My teaching at Xavier is also a fun opportunity for me to teach about things that I find fascinating (and tangentially related to my own research) but would not fit directly into the HUC curriculum. My current seminar on medieval travel, for example, delves into topics as varied as Viking settlement in North America; Arabic-speaking merchants in T’ang China; and the history of the Silk Road.

Tell us about your current research or project?

Broadly speaking, my research deals with Arabic-speaking Jewish communities in the medieval middle east.  I work with documents from the Cairo Geniza — a treasure-trove of medieval manuscripts discovered in the Ben Ezra Synagogue of Cairo — as well as other medieval chronicles originally written in Hebrew or Arabic.

My recently completed book manuscript, At the King’s Gate: The Jews of Abbasid Baghdad, 750-1258, examines the relationship between Jewish government officials, rabbinic leaders (including the Babylonian exilarch and the Babylonian geonim), and the Muslim government in Abbasid Baghdad over a period of five hundred years. Ultimately, I discovered that medieval Jewish and Islamic institutions of leadership intersected more than previous scholars assumed. Jews have never lived in a vacuum but have always been influenced by and influenced the societies and cultures around them.
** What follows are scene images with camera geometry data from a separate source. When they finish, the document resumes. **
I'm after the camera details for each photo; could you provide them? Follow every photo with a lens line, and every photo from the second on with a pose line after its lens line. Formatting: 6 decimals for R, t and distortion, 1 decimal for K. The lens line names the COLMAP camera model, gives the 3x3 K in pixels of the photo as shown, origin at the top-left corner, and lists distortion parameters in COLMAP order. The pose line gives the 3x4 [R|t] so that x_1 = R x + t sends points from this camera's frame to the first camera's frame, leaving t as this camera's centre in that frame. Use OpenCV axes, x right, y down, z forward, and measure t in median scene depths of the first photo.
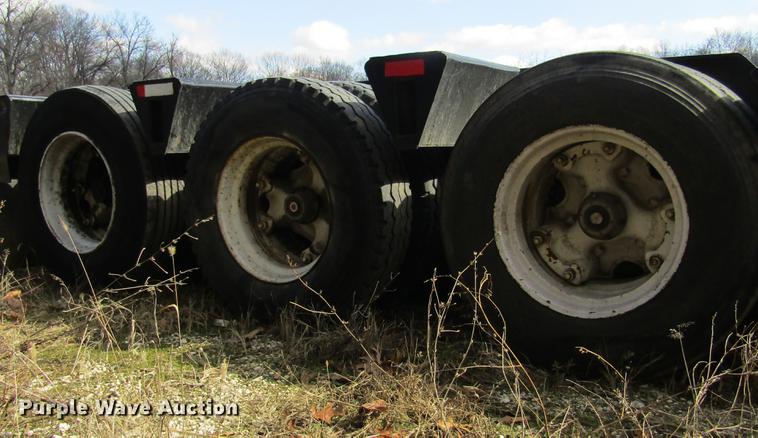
lens RADIAL K [[761.1, 0, 379.0], [0, 761.1, 219.0], [0, 0, 1]] dist [-0.010141, -0.000505]
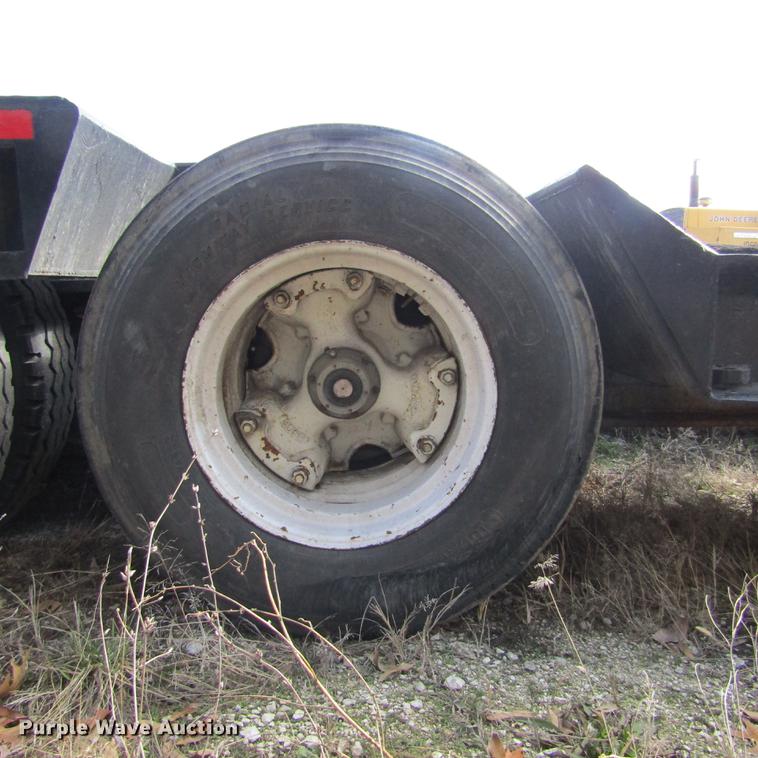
lens RADIAL K [[723.1, 0, 379.0], [0, 723.1, 379.0], [0, 0, 1]] dist [-0.010419, 0.003539]
pose [[0.837618, -0.060271, 0.542922, -0.023259], [0.045644, 0.998141, 0.040387, -0.031708], [-0.544347, -0.009048, 0.838812, 0.453793]]
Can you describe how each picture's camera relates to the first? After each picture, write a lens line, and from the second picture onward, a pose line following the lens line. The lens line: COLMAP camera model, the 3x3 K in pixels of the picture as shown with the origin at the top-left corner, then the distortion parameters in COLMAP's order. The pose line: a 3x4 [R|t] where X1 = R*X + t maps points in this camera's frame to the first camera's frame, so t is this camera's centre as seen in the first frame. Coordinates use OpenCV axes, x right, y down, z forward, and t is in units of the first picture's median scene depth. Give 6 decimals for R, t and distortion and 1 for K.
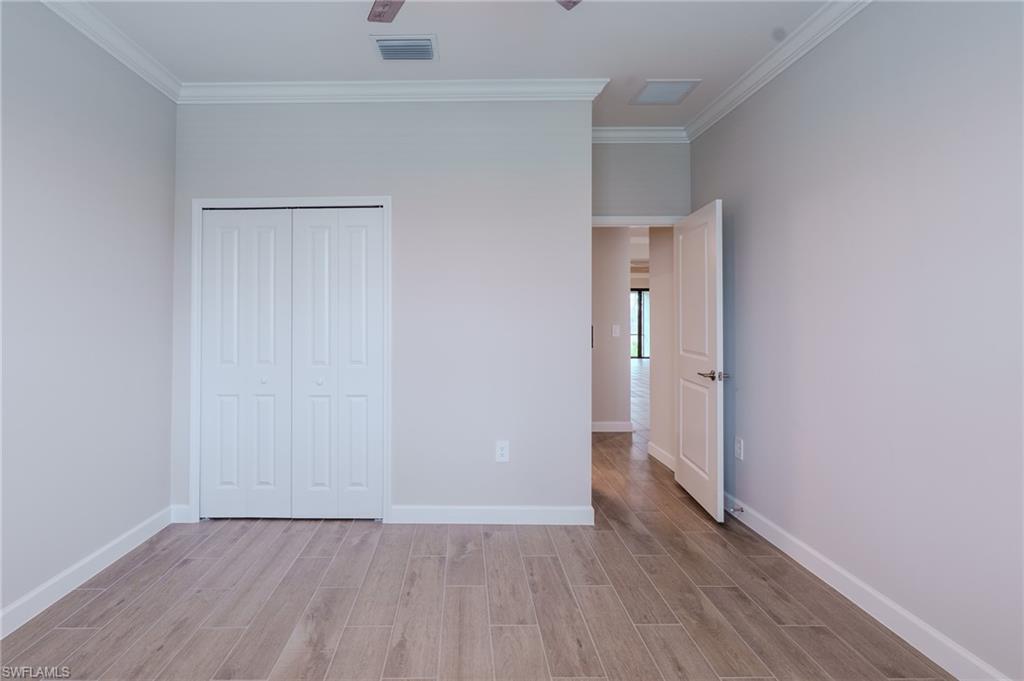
lens RADIAL K [[494.5, 0, 458.2], [0, 494.5, 306.4], [0, 0, 1]] dist [-0.003360, -0.000132]
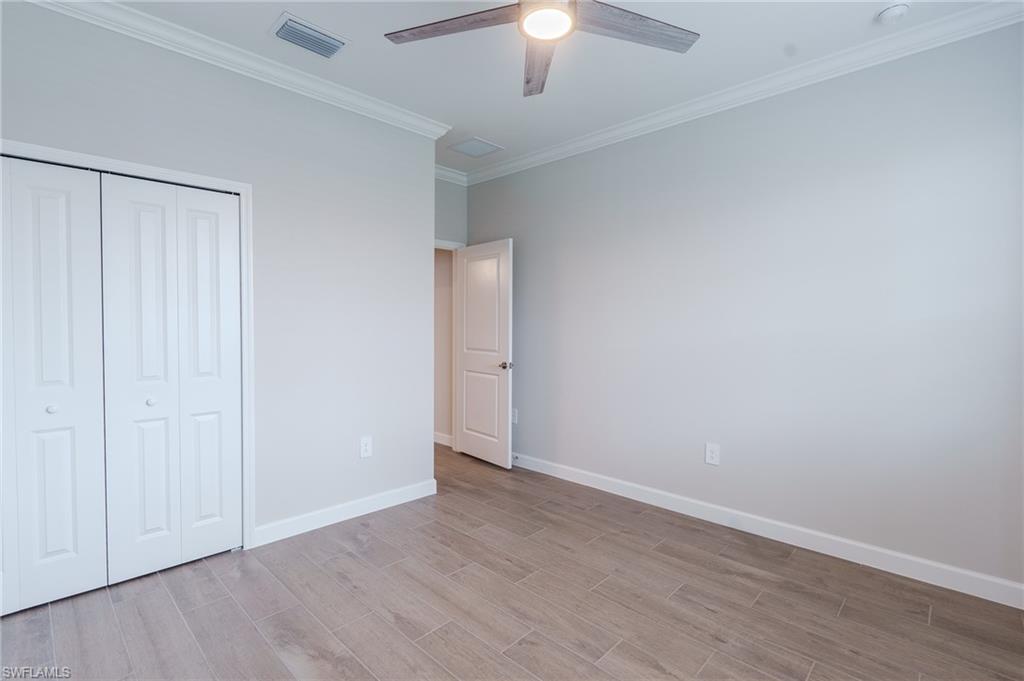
lens RADIAL K [[480.6, 0, 514.4], [0, 480.6, 328.0], [0, 0, 1]] dist [-0.003657, -0.000104]
pose [[0.688693, -0.001380, 0.725052, -0.452578], [-0.021640, 0.999514, 0.022458, 0.004642], [-0.724730, -0.031157, 0.688328, 0.058283]]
I’m now shifting gears from political history to the history of women and gender. I am beginning work on what I hope will be a monograph on the history of childbirth among Jews in medieval Egypt, based on Cairo Geniza documents, rabbinic responsa, and medical treatises. I’ve been spending a lot of time thinking about whose voices and experiences our sources privilege, and how it might be possible to recover the experiences of those whose voices are marginalized in the written record.

What do you do in your free time?

A month before the lockdown began, my partner and I fortuitously got a dog. We spend a lot of time taking her on long walks in Cincinnati’s many beautiful parks. I love live music and theater, and I’m looking forward to once more being able to enjoy in-person performances of the Cincinnati Symphony Orchestra and the Cincinnati Ballet after we all get vaccinated and the pandemic is under control.